Aux Galeries Lafayette Haussmann, l’Olympe ne se raconte plus : il se vit, il se scanne, il se collectionne. Pendant que Paris défile entre soldes et vitrines scintillantes, un autre spectacle se joue sous la coupole : celui d’un panthéon grec réinventé par ZoulliArt, artiste français qui manie la couleur comme une arme douce et la mythologie comme un terrain de jeu futuriste.




Photos : KBSP/Zoulliart/DR
Ici, les dieux ne trônent plus sur des nuages : ils s’habillent de pigments saturés, de lignes pop, de volumes sculptés. Ils deviennent des icônes urbaines, des silhouettes presque fashion, prêtes à poser pour une campagne haute couture.
Un temple immersif où l’antique rencontre le futur
Jusqu’ au 8 février, les Galeries Lafayette se métamorphosent en un sanctuaire contemporain. Colonnes revisitées, ambiance néon, sculptures divines réinterprétées : l’espace ressemble à un runway mythologique, un décor où l’on croise autant l’esprit de la Grèce antique que celui des galeries new-yorkaises. Le parcours est pensé comme une odyssée pop : on déambule, on observe, on s’immerge. Chaque détail est calibré pour créer une expérience totale, entre art, culture, technologie et storytelling.



Photos : KBSP/Zoulliart/DR
500 Mystery Box : la mythologie version collector
Au cœur du dispositif, 500 Mystery Box alignées comme des objets désirables. Chacune renferme une figurine unique, imaginée par ZoulliArt, dont la valeur oscille entre 150 et 20 000 euros. Les niveaux de rareté, beige, argenté, bronze, or, empruntent autant au gaming qu’au luxe. Chaque pièce est équipée d’une puce NFC : authentification instantanée, certificat numérique et la propriété attribuée à l’acquéreur. Un geste simple, un scan et la divinité devient vôtre. C’est la mythologie 3.0, connectée, premium, presque futuriste.
Une scénographie pensée comme une installation vivante
L’exposition n’est pas un simple accrochage : c’est une mise en scène, une atmosphère, un univers. Les colonnes semblent prêtes à se mouvoir, les statues vibrent sous les jeux de lumière, les couleurs explosent comme dans un tableau pop art. On passe d’un espace à l’autre comme dans un clip, un rêve, un décor de cinéma. ZoulliArt joue avec les codes, le sacré devient ludique, l’antique devient pop et le le mythe devient objet de désir.

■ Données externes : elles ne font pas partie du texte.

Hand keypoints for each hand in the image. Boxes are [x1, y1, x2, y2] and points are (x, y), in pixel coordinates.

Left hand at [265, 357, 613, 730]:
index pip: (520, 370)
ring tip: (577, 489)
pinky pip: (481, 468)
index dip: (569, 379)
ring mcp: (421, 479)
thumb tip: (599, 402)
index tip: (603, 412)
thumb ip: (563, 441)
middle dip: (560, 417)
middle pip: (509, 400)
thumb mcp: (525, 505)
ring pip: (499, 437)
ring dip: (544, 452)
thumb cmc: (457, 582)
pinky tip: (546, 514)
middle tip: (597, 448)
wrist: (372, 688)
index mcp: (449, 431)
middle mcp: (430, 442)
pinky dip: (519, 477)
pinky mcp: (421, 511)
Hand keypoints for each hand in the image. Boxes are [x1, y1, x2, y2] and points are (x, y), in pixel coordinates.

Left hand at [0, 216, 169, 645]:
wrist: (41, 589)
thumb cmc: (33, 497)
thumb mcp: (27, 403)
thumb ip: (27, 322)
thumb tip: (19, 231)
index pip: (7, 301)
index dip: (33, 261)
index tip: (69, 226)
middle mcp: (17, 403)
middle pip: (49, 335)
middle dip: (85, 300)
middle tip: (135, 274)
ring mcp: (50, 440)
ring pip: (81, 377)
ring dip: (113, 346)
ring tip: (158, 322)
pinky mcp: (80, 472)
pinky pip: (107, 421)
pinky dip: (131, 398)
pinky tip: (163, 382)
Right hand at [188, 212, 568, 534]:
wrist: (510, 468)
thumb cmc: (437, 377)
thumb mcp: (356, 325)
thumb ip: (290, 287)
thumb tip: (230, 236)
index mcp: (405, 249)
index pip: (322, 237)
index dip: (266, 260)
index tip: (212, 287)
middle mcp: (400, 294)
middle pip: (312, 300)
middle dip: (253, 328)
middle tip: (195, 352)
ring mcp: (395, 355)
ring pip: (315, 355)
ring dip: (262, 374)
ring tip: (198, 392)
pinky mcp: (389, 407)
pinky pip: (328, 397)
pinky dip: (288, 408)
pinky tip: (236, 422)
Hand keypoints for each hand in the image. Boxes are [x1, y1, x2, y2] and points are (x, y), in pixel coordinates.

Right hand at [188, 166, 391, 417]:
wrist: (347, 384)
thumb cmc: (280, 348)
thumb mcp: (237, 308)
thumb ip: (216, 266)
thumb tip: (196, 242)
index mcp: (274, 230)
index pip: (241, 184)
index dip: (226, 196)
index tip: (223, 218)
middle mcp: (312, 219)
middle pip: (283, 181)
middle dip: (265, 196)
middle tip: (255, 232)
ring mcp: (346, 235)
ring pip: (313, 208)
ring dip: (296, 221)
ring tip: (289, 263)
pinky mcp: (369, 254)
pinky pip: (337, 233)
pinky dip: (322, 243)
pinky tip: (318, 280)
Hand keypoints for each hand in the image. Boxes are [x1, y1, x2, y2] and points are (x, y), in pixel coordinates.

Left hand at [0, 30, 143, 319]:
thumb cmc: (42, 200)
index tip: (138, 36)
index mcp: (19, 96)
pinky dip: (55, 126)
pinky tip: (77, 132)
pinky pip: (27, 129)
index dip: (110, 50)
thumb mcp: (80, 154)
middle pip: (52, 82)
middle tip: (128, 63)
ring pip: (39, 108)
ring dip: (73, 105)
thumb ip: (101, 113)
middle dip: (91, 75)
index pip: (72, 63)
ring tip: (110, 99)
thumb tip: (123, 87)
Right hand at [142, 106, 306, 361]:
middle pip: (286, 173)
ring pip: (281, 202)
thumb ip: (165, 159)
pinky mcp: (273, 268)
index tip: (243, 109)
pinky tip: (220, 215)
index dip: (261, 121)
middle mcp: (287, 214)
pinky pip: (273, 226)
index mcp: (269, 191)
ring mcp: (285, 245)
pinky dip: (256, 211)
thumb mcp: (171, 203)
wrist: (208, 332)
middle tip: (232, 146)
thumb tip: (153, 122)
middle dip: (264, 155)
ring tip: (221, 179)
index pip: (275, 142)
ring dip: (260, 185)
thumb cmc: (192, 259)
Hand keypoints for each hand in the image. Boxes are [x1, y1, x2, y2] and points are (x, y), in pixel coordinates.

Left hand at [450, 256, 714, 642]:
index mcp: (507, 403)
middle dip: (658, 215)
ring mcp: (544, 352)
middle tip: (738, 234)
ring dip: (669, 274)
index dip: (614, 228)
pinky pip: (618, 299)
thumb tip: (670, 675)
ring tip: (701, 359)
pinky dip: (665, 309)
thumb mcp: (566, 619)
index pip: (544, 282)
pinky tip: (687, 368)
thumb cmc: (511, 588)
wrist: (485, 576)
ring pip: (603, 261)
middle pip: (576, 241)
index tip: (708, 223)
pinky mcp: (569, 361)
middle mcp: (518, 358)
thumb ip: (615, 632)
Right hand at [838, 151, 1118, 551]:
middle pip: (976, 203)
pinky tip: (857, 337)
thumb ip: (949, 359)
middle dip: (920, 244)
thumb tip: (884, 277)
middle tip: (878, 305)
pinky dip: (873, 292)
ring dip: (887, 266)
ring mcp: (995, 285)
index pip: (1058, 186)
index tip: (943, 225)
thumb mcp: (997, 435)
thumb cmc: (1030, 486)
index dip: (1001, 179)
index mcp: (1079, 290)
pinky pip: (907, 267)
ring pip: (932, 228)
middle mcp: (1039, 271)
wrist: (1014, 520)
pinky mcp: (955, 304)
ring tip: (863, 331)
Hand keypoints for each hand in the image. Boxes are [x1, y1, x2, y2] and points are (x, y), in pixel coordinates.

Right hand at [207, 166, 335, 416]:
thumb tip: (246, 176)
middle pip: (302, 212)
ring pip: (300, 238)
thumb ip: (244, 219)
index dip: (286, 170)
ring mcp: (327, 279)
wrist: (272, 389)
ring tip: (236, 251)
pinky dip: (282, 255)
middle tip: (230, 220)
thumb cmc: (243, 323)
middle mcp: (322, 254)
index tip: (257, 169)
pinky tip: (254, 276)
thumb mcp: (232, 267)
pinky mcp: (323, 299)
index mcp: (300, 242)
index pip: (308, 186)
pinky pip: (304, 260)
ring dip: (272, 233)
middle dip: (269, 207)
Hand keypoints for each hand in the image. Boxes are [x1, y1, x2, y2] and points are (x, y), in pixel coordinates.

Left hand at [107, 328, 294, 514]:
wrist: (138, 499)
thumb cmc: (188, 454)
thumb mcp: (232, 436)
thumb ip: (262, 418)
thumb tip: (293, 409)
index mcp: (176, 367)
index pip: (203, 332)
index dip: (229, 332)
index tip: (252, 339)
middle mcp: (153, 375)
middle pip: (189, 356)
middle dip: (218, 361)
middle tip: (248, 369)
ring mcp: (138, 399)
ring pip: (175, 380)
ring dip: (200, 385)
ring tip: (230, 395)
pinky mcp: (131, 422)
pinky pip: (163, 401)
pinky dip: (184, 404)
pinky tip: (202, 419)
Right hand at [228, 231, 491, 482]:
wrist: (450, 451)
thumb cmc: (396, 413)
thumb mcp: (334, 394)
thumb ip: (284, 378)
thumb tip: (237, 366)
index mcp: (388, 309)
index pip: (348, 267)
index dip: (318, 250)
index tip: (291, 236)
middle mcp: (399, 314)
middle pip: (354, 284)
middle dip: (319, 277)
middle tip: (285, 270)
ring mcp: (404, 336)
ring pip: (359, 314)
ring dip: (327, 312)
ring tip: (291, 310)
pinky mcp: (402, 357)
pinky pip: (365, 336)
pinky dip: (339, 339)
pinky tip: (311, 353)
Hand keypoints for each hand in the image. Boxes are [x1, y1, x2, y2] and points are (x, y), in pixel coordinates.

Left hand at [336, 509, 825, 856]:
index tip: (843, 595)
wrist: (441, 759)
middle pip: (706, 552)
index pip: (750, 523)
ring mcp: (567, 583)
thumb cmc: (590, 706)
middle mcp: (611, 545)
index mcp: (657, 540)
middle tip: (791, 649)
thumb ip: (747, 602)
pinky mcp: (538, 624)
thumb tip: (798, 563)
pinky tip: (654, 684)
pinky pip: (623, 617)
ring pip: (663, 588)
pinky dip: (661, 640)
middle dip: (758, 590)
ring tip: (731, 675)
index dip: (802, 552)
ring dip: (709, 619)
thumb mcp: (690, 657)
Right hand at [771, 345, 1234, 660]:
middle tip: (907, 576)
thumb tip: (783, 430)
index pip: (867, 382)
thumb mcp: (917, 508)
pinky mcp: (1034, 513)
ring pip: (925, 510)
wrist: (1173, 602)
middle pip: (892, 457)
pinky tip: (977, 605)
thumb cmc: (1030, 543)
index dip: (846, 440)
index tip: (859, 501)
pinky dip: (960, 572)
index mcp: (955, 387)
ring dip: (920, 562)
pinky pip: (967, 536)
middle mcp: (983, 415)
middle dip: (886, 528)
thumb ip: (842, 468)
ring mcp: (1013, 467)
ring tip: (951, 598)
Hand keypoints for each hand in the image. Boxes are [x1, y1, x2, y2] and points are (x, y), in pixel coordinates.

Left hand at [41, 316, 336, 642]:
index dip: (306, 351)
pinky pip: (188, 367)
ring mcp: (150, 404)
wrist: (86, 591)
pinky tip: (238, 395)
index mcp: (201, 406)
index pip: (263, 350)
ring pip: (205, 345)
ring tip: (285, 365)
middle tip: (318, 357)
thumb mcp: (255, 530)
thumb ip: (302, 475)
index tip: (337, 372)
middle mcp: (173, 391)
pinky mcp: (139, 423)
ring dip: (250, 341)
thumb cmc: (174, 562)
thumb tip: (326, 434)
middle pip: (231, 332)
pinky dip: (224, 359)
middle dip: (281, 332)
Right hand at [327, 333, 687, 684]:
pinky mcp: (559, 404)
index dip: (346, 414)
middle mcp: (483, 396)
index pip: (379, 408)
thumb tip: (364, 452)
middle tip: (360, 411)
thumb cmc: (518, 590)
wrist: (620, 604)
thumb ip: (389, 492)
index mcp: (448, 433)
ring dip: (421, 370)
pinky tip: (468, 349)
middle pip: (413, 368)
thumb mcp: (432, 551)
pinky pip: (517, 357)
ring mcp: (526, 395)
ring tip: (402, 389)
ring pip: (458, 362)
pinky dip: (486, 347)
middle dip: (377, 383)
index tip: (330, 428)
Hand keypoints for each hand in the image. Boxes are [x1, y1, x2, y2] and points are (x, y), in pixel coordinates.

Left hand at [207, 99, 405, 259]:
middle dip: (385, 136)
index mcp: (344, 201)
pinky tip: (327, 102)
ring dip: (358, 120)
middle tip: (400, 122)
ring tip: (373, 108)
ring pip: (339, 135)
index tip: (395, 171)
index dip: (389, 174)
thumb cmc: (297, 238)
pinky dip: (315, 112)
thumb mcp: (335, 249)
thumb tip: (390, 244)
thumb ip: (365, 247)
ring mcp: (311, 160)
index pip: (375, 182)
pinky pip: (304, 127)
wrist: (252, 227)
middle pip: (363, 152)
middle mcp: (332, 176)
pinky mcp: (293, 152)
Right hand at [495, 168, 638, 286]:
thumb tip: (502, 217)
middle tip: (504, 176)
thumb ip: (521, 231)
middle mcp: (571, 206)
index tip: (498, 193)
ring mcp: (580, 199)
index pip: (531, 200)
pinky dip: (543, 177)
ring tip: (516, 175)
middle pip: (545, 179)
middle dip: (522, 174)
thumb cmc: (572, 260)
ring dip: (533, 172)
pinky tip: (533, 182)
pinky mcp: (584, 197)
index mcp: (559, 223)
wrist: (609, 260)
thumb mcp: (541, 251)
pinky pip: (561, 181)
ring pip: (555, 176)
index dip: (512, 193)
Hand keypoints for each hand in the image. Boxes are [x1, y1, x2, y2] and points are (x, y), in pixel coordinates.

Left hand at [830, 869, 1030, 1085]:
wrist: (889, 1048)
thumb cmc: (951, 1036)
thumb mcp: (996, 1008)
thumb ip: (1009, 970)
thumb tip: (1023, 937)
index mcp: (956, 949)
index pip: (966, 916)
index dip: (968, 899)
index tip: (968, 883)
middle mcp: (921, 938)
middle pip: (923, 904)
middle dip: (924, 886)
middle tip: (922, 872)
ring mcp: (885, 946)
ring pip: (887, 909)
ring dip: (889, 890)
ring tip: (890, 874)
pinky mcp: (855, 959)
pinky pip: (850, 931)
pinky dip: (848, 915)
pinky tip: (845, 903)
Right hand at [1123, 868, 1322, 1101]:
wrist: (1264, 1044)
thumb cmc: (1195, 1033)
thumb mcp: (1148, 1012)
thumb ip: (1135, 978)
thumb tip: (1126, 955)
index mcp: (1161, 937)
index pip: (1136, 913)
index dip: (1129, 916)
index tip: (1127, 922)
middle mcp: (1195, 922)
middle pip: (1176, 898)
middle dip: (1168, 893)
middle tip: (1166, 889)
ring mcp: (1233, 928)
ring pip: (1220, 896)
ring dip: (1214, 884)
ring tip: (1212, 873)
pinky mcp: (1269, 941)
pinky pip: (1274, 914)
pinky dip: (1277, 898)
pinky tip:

Photos : KBSP/Zoulliart/DR
Un artiste présent, accessible, performatif
Chaque jour, ZoulliArt est là. Il signe, il échange, il raconte, il peint. Lors du vernissage, il a même créé une toile en live, offerte à un visiteur, un moment presque rituel, où l’on voit l’œuvre naître sous les yeux du public. Cette proximité transforme l’exposition en un atelier vivant, un espace où l’artiste n’est pas une figure distante mais un créateur en mouvement, en dialogue permanent avec son public.
Une aventure qui se termine ce soir
Le succès est immédiat : passionnés d’art, amateurs de pop culture, familles, collectionneurs… tous se laissent happer par cette fusion entre tradition et modernité, entre héritage et innovation. ZoulliArt l’a déjà annoncé : l’histoire ne s’arrête pas là. Les figurines deviendront des objets de collection, des fragments d’Olympe à conserver, à transmettre, à exposer. Et d’autres chapitres viendront enrichir cette mythologie contemporaine.